# Dayton grinder I found at an estate sale



## TheArsonSmith (Jul 28, 2018)

about 2 weeks ago I saw a facebook marketplace ad for a used air compressor at an estate sale.  Nice 80gal compressor, but nothing everyone hasn't seen 100x before.  Also in this shop was an old ruff looking grinder.  I opened my wallet and had a 20 and a 10 that was ripped nearly in half by my son, but offered it up for the grinder and he said sure.  He also threw in some other items, he was just trying to clear out the shop by that weekend.

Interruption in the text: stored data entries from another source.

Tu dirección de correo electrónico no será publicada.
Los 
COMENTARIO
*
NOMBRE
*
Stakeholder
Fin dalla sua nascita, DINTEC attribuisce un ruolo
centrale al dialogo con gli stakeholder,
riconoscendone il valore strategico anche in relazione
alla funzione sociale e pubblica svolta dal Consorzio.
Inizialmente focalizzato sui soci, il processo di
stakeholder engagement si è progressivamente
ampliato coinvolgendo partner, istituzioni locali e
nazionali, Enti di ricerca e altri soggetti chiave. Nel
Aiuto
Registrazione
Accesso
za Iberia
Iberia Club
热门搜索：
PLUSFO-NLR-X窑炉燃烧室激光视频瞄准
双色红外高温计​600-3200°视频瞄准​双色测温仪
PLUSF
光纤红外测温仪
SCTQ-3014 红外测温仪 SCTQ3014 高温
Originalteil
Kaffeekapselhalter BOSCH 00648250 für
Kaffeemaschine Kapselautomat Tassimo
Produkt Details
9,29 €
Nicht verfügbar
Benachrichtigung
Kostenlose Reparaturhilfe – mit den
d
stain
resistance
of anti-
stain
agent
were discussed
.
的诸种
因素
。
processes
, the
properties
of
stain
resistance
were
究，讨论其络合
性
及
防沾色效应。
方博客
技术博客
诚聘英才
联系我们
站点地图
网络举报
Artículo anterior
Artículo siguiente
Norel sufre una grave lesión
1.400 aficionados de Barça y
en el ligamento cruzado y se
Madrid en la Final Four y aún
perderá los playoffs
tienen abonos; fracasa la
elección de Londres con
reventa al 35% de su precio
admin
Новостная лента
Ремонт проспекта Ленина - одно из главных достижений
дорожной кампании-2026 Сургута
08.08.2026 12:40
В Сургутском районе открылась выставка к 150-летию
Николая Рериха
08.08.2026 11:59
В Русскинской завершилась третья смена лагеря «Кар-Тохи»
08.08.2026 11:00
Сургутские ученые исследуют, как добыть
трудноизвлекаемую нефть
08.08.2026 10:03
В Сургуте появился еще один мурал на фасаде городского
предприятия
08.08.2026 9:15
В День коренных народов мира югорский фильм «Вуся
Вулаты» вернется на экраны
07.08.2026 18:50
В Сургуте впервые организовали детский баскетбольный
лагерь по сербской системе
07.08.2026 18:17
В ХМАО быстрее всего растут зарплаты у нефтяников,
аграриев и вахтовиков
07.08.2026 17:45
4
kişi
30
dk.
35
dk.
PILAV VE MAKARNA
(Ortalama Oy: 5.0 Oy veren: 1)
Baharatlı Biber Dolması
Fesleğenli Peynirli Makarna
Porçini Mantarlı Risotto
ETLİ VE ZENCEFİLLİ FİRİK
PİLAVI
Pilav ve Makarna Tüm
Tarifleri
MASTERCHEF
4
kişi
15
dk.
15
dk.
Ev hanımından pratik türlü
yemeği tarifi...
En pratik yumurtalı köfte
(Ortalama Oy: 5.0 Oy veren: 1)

I then proceded to tare it down to do a cleanup and repaint seen in this video:


----------



## TheArsonSmith (Jul 28, 2018)

Ok for those that were curious, here's a pic of the air compressor before it was offloaded from the back of the truck.  It was the original mission that grew into the grinder and a few other odds and ends.


----------



## brino (Jul 28, 2018)

That accidental grinder find is great.
You did a beautiful job on the restore.
-brino


----------



## Silverbullet (Jul 28, 2018)

The Dayton grinder you might as well say baldor. I put them next to each other twins. Bought one about thirty years ago with lighted eye shields and the upgraded rests. Cast over sheet metal. Mines 7" wheels and I love it , Buy American and save , lasts forever. Oh well use too.


----------